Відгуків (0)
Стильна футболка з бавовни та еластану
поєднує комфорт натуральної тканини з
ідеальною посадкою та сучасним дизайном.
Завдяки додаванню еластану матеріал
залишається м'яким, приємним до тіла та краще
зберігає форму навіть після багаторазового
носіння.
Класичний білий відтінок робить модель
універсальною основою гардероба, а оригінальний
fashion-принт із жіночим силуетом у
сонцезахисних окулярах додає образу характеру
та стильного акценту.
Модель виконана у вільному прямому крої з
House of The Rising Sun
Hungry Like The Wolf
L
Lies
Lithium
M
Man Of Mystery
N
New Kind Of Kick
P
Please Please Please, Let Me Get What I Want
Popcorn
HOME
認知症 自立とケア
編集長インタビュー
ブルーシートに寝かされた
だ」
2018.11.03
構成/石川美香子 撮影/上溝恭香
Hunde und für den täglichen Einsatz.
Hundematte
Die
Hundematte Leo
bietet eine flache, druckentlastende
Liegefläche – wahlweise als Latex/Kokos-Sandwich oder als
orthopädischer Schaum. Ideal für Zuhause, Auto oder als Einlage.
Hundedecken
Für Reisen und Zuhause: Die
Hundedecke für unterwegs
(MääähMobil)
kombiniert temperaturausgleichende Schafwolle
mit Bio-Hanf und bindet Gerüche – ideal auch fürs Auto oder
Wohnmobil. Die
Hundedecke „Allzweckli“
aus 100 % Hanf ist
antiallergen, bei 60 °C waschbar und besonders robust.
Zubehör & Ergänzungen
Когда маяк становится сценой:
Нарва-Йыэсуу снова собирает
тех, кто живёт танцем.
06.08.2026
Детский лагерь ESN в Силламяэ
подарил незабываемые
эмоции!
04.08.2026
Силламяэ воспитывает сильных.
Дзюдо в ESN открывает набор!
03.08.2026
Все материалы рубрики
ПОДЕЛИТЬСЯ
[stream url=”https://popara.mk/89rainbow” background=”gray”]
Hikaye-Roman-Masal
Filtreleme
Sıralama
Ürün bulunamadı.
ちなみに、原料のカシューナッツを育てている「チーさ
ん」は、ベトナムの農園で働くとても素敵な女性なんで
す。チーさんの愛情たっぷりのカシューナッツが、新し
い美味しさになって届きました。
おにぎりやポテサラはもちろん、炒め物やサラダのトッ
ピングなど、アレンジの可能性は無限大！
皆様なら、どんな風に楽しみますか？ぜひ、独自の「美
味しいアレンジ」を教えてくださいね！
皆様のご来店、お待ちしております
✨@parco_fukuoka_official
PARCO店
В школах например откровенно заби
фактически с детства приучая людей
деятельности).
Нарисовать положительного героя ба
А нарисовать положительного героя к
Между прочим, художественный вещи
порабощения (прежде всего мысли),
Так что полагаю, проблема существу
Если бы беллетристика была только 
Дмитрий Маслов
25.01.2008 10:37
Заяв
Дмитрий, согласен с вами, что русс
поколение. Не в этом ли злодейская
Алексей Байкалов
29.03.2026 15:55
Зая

________

Task to complete.
Copy out every line of the listing above word for word, keeping each line's spelling, punctuation and line breaks unchanged.

Problem solution.
Відгуків (0)
Стильна футболка з бавовни та еластану
поєднує комфорт натуральної тканини з
ідеальною посадкою та сучасним дизайном.
Завдяки додаванню еластану матеріал
залишається м'яким, приємним до тіла та краще
зберігає форму навіть після багаторазового
носіння.
Класичний білий відтінок робить модель
універсальною основою гардероба, а оригінальний
fashion-принт із жіночим силуетом у
сонцезахисних окулярах додає образу характеру
та стильного акценту.
Модель виконана у вільному прямому крої з
House of The Rising Sun
Hungry Like The Wolf
L
Lies
Lithium
M
Man Of Mystery
N
New Kind Of Kick
P
Please Please Please, Let Me Get What I Want
Popcorn
HOME
認知症 自立とケア
編集長インタビュー
ブルーシートに寝かされた
だ」
2018.11.03
構成/石川美香子 撮影/上溝恭香
Hunde und für den täglichen Einsatz.
Hundematte
Die
Hundematte Leo
bietet eine flache, druckentlastende
Liegefläche – wahlweise als Latex/Kokos-Sandwich oder als
orthopädischer Schaum. Ideal für Zuhause, Auto oder als Einlage.
Hundedecken
Für Reisen und Zuhause: Die
Hundedecke für unterwegs
(MääähMobil)
kombiniert temperaturausgleichende Schafwolle
mit Bio-Hanf und bindet Gerüche – ideal auch fürs Auto oder
Wohnmobil. Die
Hundedecke „Allzweckli“
aus 100 % Hanf ist
antiallergen, bei 60 °C waschbar und besonders robust.
Zubehör & Ergänzungen
Когда маяк становится сценой:
Нарва-Йыэсуу снова собирает
тех, кто живёт танцем.
06.08.2026
Детский лагерь ESN в Силламяэ
подарил незабываемые
эмоции!
04.08.2026
Силламяэ воспитывает сильных.
Дзюдо в ESN открывает набор!
03.08.2026
Все материалы рубрики
ПОДЕЛИТЬСЯ
[stream url=”https://popara.mk/89rainbow” background=”gray”]
Hikaye-Roman-Masal
Filtreleme
Sıralama
Ürün bulunamadı.
ちなみに、原料のカシューナッツを育てている「チーさ
ん」は、ベトナムの農園で働くとても素敵な女性なんで
す。チーさんの愛情たっぷりのカシューナッツが、新し
い美味しさになって届きました。
おにぎりやポテサラはもちろん、炒め物やサラダのトッ
ピングなど、アレンジの可能性は無限大！
皆様なら、どんな風に楽しみますか？ぜひ、独自の「美
味しいアレンジ」を教えてくださいね！
皆様のご来店、お待ちしております
✨@parco_fukuoka_official
PARCO店
В школах например откровенно заби
фактически с детства приучая людей
деятельности).
Нарисовать положительного героя ба
А нарисовать положительного героя к
Между прочим, художественный вещи
порабощения (прежде всего мысли),
Так что полагаю, проблема существу
Если бы беллетристика была только 
Дмитрий Маслов
25.01.2008 10:37
Заяв
Дмитрий, согласен с вами, что русс
поколение. Не в этом ли злодейская
Алексей Байкалов
29.03.2026 15:55
Зая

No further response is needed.